Wakim however, is still not convinced. Apart from the structural problem of over-bedding, he fears that on an administrative level, the hospital needs to be more efficient or it may risk losing the doctors it has hired, the outsourcing contracts it has signed and momentum and credibility. Secondly, he questions the ease with which the hospital will find some 700 nurses in a country where there already is a shortage. “Nurses are trained in Lebanon,” he said, ‘but then travel to Europe or the Gulf, where they are better paid,” he explained. Finally, the hospital’s Saudi design, which sees corridors on the outside, rooms on the inside for added privacy, is already outdated and doesn’t suit Lebanon’s more liberal climate. So far, not one hospital in Lebanon is self-sufficient. Since 1996, public hospitals have operated much in the same way as private ones, in the sense they are financed by a both the ministry of health, public agencies and private insurance companies. It is a system that has been characterized by waste for many years and one which is a severe drain on the public purse.

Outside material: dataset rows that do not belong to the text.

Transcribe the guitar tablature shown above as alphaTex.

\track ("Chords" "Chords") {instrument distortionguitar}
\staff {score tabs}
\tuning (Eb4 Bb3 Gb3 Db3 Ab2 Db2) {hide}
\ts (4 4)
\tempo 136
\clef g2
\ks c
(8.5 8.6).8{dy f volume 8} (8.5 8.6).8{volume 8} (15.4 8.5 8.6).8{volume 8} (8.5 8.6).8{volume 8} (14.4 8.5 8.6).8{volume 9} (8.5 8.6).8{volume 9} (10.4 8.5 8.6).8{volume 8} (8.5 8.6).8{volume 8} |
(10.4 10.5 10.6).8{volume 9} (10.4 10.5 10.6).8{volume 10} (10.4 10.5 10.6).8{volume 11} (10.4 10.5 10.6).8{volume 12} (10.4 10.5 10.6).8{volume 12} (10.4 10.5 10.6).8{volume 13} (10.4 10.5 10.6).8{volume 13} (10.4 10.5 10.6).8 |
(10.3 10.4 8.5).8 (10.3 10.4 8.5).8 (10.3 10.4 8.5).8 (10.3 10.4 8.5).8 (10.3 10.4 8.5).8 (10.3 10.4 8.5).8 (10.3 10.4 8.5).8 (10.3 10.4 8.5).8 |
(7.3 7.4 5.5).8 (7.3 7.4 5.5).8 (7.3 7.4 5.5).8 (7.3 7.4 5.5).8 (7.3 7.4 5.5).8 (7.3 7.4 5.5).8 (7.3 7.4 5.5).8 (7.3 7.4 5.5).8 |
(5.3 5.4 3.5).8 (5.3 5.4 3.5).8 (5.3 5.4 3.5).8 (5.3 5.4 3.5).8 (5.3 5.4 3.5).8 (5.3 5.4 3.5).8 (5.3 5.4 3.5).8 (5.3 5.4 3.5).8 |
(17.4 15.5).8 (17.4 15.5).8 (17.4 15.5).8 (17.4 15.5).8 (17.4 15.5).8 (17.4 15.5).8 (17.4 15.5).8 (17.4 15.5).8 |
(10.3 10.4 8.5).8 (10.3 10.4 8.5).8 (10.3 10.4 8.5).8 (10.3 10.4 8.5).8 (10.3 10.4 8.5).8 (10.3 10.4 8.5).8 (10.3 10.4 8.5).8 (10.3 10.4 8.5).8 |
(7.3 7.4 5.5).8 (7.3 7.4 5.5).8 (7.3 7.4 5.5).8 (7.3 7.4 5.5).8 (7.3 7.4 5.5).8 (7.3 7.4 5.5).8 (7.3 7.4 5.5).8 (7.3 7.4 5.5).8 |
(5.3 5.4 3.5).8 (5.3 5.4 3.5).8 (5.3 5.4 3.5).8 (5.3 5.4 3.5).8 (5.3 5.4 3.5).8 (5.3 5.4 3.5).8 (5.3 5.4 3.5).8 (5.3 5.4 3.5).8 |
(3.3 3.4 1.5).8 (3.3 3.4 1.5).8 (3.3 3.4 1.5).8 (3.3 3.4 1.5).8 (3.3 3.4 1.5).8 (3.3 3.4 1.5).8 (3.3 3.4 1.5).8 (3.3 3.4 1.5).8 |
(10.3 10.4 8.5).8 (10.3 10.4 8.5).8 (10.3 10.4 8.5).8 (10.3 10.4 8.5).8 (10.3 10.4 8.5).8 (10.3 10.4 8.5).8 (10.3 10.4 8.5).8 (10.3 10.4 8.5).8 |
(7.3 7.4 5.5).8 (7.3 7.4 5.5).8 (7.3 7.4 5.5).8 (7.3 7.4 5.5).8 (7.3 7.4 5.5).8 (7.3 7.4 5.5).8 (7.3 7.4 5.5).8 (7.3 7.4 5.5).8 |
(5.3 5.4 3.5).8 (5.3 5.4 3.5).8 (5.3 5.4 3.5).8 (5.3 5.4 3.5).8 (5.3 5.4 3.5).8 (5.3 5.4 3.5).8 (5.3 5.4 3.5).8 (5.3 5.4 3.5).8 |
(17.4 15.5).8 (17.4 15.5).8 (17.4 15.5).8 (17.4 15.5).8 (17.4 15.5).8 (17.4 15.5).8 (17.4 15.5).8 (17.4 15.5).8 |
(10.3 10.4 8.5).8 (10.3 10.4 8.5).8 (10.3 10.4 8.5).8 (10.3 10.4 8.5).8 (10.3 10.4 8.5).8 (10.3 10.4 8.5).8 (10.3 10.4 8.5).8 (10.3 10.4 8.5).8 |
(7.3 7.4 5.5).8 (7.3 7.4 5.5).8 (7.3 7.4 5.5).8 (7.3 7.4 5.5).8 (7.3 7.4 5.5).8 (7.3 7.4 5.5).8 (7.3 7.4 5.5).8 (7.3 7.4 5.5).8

“We see that public hospitals develop much the same behavior as private ones,” Wakim said. “As inpatient treatment is reimbursed by the ministry of health and outpatient treatment is not, hospitals favor the first option, even if it is not necessary. In the Nabatieh public hospital for example, only 30% of hospital admissions actually underwent surgery. Don’t get me wrong, I truly hope the BGUH will be a success, but I fear it will be one big and costly white elephant.”